Type the date below your name and address line.
Type in the addressee's formal title and mailing address.
Introduce yourself and state in the most basic way the purpose of your letter. You might start with something like "My name is V------ and I am the owner of V------. I am writing to you to request permission to use several screenshots from your software."
Delve more specifically into what parts of the software, web page or other media you will be using in the screenshots, starting with a new paragraph. For example, you might say, "I would like to specifically use the 'Theme Chooser' page from Keynote '09 5.0.5. to demonstrate how graphic presentations can improve online marketing." The key here is to be as specific as possible about what you will be showing in your screenshots and why those are relevant to the work you are doing.

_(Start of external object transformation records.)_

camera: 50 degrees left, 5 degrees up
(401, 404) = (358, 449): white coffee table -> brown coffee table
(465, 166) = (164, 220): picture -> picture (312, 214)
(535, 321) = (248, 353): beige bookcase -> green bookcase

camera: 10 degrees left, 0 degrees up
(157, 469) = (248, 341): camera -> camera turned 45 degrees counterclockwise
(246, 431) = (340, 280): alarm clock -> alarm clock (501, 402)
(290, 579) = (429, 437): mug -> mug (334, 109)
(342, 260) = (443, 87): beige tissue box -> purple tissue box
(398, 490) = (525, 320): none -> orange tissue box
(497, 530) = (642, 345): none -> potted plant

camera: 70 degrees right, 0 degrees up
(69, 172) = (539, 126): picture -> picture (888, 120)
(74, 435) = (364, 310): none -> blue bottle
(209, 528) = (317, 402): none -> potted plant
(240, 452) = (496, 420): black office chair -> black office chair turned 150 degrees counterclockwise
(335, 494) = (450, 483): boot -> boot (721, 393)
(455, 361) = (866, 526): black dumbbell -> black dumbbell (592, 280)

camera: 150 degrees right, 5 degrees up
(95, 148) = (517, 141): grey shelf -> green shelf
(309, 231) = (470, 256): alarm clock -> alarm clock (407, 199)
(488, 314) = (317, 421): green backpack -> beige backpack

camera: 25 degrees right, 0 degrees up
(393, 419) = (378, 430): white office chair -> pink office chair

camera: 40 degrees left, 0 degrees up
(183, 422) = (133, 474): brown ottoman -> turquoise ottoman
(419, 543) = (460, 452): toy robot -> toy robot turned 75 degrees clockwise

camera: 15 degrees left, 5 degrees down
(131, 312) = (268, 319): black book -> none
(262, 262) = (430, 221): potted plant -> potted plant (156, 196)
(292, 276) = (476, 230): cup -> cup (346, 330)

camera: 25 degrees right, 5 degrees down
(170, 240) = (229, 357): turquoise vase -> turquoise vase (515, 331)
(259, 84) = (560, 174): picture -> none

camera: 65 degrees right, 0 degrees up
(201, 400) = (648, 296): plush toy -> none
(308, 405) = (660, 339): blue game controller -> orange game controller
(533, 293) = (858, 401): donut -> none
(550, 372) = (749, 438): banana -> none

Provide detailed information at the close of the letter, including the date when you would like to use these screenshots, if it is for a specific event, or the publication deadline you have. Give the addressee a set amount of time (not too little; you may be working with large corporations that have lots of red tape) to respond, and allow them plenty of ways to contact you.
Tips and warnings
- Purchase delivery confirmation from your mail carrier. Also keep a signed copy of the letter. If you want to be extra cautious, sign it in the presence of a notary. If you should run into trouble with the company later on, this would provide some proof that you requested permission --- although just requesting it is no longer satisfactory for many publishing houses. You need to receive the permission.